Exercise description:
Reproduce each of the entries that follow, exactly.

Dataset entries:
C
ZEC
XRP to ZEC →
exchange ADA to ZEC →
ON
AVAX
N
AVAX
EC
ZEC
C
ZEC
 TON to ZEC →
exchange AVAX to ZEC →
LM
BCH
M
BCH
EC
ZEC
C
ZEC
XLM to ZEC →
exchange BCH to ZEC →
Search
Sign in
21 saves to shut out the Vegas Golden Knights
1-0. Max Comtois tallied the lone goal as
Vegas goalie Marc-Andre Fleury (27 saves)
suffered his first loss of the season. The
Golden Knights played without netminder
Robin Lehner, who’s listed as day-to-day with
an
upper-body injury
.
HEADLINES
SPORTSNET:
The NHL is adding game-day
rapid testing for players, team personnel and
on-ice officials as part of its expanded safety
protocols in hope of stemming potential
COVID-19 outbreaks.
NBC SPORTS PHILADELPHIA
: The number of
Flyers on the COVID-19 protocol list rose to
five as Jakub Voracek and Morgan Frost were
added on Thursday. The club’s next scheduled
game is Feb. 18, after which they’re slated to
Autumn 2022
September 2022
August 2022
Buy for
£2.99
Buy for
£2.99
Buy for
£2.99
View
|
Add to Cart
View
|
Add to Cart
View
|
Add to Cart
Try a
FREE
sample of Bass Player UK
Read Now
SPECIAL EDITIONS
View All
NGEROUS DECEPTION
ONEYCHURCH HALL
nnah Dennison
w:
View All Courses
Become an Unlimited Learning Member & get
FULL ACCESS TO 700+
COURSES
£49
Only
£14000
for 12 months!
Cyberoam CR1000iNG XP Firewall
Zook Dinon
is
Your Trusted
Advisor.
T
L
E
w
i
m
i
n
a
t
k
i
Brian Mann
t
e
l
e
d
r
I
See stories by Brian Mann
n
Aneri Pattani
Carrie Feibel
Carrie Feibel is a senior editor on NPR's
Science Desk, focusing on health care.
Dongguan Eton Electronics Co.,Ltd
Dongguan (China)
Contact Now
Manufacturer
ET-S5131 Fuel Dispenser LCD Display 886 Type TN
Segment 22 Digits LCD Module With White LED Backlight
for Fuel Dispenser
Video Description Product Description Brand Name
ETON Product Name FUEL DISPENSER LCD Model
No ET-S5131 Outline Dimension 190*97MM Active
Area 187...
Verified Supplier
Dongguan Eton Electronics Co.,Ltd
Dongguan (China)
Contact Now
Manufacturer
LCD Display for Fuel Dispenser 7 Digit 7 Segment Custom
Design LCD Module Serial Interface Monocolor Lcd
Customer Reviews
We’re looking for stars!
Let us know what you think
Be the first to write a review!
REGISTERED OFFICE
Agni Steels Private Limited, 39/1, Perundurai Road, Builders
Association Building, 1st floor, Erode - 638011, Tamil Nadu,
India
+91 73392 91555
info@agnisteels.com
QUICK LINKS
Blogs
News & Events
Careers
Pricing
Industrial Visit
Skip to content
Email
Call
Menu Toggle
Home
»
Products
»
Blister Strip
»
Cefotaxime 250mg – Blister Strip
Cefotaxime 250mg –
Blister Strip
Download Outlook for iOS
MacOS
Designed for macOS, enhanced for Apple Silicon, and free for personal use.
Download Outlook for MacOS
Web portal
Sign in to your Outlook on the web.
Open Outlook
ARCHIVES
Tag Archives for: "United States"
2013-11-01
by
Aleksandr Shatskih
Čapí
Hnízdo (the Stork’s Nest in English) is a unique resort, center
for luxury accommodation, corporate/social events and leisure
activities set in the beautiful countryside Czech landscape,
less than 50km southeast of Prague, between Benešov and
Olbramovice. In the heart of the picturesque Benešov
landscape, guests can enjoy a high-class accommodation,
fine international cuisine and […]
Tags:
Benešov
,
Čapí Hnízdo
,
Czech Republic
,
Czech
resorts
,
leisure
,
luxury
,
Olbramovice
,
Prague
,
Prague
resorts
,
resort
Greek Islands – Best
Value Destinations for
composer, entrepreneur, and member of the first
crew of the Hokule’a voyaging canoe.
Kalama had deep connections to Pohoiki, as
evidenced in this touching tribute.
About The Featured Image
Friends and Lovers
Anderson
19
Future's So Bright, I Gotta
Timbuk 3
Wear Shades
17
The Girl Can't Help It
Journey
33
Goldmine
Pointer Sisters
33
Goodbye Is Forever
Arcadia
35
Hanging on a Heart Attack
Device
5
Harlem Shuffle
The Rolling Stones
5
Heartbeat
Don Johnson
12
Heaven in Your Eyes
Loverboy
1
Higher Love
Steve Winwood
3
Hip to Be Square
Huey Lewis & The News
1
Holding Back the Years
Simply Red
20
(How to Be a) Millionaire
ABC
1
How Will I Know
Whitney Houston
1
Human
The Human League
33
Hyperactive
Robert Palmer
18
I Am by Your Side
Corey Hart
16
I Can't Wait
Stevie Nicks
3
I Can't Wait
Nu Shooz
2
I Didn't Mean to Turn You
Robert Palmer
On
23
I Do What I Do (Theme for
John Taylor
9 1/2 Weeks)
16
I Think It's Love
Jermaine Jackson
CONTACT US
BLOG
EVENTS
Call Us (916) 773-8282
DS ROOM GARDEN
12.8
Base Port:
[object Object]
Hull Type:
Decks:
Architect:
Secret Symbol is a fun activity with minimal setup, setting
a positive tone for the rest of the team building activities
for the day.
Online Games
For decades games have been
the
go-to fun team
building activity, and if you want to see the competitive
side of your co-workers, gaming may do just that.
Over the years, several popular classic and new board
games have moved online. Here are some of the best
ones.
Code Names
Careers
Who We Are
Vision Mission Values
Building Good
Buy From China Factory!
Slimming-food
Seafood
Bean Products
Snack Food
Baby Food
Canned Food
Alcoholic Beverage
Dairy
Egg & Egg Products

Solution to this exercise:
C
ZEC
XRP to ZEC →
exchange ADA to ZEC →
ON
AVAX
N
AVAX
EC
ZEC
C
ZEC
 TON to ZEC →
exchange AVAX to ZEC →
LM
BCH
M
BCH
EC
ZEC
C
ZEC
XLM to ZEC →
exchange BCH to ZEC →
Search
Sign in
21 saves to shut out the Vegas Golden Knights
1-0. Max Comtois tallied the lone goal as
Vegas goalie Marc-Andre Fleury (27 saves)
suffered his first loss of the season. The
Golden Knights played without netminder
Robin Lehner, who’s listed as day-to-day with
an
upper-body injury
.
HEADLINES
SPORTSNET:
The NHL is adding game-day
rapid testing for players, team personnel and
on-ice officials as part of its expanded safety
protocols in hope of stemming potential
COVID-19 outbreaks.
NBC SPORTS PHILADELPHIA
: The number of
Flyers on the COVID-19 protocol list rose to
five as Jakub Voracek and Morgan Frost were
added on Thursday. The club’s next scheduled
game is Feb. 18, after which they’re slated to
Autumn 2022
September 2022
August 2022
Buy for
£2.99
Buy for
£2.99
Buy for
£2.99
View
|
Add to Cart
View
|
Add to Cart
View
|
Add to Cart
Try a
FREE
sample of Bass Player UK
Read Now
SPECIAL EDITIONS
View All
NGEROUS DECEPTION
ONEYCHURCH HALL
nnah Dennison
w:
View All Courses
Become an Unlimited Learning Member & get
FULL ACCESS TO 700+
COURSES
£49
Only
£14000
for 12 months!
Cyberoam CR1000iNG XP Firewall
Zook Dinon
is
Your Trusted
Advisor.
T
L
E
w
i
m
i
n
a
t
k
i
Brian Mann
t
e
l
e
d
r
I
See stories by Brian Mann
n
Aneri Pattani
Carrie Feibel
Carrie Feibel is a senior editor on NPR's
Science Desk, focusing on health care.
Dongguan Eton Electronics Co.,Ltd
Dongguan (China)
Contact Now
Manufacturer
ET-S5131 Fuel Dispenser LCD Display 886 Type TN
Segment 22 Digits LCD Module With White LED Backlight
for Fuel Dispenser
Video Description Product Description Brand Name
ETON Product Name FUEL DISPENSER LCD Model
No ET-S5131 Outline Dimension 190*97MM Active
Area 187...
Verified Supplier
Dongguan Eton Electronics Co.,Ltd
Dongguan (China)
Contact Now
Manufacturer
LCD Display for Fuel Dispenser 7 Digit 7 Segment Custom
Design LCD Module Serial Interface Monocolor Lcd
Customer Reviews
We’re looking for stars!
Let us know what you think
Be the first to write a review!
REGISTERED OFFICE
Agni Steels Private Limited, 39/1, Perundurai Road, Builders
Association Building, 1st floor, Erode - 638011, Tamil Nadu,
India
+91 73392 91555
info@agnisteels.com
QUICK LINKS
Blogs
News & Events
Careers
Pricing
Industrial Visit
Skip to content
Email
Call
Menu Toggle
Home
»
Products
»
Blister Strip
»
Cefotaxime 250mg – Blister Strip
Cefotaxime 250mg –
Blister Strip
Download Outlook for iOS
MacOS
Designed for macOS, enhanced for Apple Silicon, and free for personal use.
Download Outlook for MacOS
Web portal
Sign in to your Outlook on the web.
Open Outlook
ARCHIVES
Tag Archives for: "United States"
2013-11-01
by
Aleksandr Shatskih
Čapí
Hnízdo (the Stork’s Nest in English) is a unique resort, center
for luxury accommodation, corporate/social events and leisure
activities set in the beautiful countryside Czech landscape,
less than 50km southeast of Prague, between Benešov and
Olbramovice. In the heart of the picturesque Benešov
landscape, guests can enjoy a high-class accommodation,
fine international cuisine and […]
Tags:
Benešov
,
Čapí Hnízdo
,
Czech Republic
,
Czech
resorts
,
leisure
,
luxury
,
Olbramovice
,
Prague
,
Prague
resorts
,
resort
Greek Islands – Best
Value Destinations for
composer, entrepreneur, and member of the first
crew of the Hokule’a voyaging canoe.
Kalama had deep connections to Pohoiki, as
evidenced in this touching tribute.
About The Featured Image
Friends and Lovers
Anderson
19
Future's So Bright, I Gotta
Timbuk 3
Wear Shades
17
The Girl Can't Help It
Journey
33
Goldmine
Pointer Sisters
33
Goodbye Is Forever
Arcadia
35
Hanging on a Heart Attack
Device
5
Harlem Shuffle
The Rolling Stones
5
Heartbeat
Don Johnson
12
Heaven in Your Eyes
Loverboy
1
Higher Love
Steve Winwood
3
Hip to Be Square
Huey Lewis & The News
1
Holding Back the Years
Simply Red
20
(How to Be a) Millionaire
ABC
1
How Will I Know
Whitney Houston
1
Human
The Human League
33
Hyperactive
Robert Palmer
18
I Am by Your Side
Corey Hart
16
I Can't Wait
Stevie Nicks
3
I Can't Wait
Nu Shooz
2
I Didn't Mean to Turn You
Robert Palmer
On
23
I Do What I Do (Theme for
John Taylor
9 1/2 Weeks)
16
I Think It's Love
Jermaine Jackson
CONTACT US
BLOG
EVENTS
Call Us (916) 773-8282
DS ROOM GARDEN
12.8
Base Port:
[object Object]
Hull Type:
Decks:
Architect:
Secret Symbol is a fun activity with minimal setup, setting
a positive tone for the rest of the team building activities
for the day.
Online Games
For decades games have been
the
go-to fun team
building activity, and if you want to see the competitive
side of your co-workers, gaming may do just that.
Over the years, several popular classic and new board
games have moved online. Here are some of the best
ones.
Code Names
Careers
Who We Are
Vision Mission Values
Building Good
Buy From China Factory!
Slimming-food
Seafood
Bean Products
Snack Food
Baby Food
Canned Food
Alcoholic Beverage
Dairy
Egg & Egg Products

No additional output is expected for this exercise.